Saved entries
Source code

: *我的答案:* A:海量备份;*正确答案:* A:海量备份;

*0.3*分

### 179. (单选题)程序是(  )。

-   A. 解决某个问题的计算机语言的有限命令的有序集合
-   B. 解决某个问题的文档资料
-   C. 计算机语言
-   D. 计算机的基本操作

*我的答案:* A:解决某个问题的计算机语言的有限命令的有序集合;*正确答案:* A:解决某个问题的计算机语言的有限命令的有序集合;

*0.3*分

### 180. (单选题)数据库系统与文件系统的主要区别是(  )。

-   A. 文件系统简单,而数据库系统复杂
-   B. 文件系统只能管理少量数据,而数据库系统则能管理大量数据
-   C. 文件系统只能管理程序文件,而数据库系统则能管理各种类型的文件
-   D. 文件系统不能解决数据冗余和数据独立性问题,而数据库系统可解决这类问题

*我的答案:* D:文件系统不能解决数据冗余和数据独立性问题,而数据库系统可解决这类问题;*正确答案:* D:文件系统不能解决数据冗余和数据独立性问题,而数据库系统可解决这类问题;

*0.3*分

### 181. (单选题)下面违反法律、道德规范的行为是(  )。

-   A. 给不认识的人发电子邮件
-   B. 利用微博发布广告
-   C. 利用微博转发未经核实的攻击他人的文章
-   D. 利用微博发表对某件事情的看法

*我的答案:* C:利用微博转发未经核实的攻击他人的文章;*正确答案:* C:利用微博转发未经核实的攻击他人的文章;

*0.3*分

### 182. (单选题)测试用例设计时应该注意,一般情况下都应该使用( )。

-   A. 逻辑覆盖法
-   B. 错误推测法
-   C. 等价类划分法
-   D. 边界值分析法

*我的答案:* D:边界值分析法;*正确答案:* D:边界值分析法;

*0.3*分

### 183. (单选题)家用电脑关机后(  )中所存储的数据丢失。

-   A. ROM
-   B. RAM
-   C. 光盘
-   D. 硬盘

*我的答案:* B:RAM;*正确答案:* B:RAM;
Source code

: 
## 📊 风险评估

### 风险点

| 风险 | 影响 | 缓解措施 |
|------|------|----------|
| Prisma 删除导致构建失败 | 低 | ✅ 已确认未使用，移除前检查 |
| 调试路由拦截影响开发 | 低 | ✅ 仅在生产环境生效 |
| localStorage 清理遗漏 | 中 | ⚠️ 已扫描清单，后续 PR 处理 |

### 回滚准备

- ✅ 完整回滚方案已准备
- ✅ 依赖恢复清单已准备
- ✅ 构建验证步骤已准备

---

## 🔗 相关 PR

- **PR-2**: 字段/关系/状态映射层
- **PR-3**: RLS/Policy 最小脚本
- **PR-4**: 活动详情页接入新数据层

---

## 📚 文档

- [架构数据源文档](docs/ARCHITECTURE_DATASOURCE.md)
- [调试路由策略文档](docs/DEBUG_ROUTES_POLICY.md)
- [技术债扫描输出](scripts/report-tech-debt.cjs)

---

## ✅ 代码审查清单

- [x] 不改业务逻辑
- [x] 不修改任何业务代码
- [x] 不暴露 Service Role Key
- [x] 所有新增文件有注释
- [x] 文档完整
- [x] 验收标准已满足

**What to do**:
Among the lines above, find those holding "而数据库系统可解决这类问题" and copy each one.

**Expected answer**:
-   D. 文件系统不能解决数据冗余和数据独立性问题,而数据库系统可解决这类问题
*我的答案:* D:文件系统不能解决数据冗余和数据独立性问题,而数据库系统可解决这类问题;*正确答案:* D:文件系统不能解决数据冗余和数据独立性问题,而数据库系统可解决这类问题;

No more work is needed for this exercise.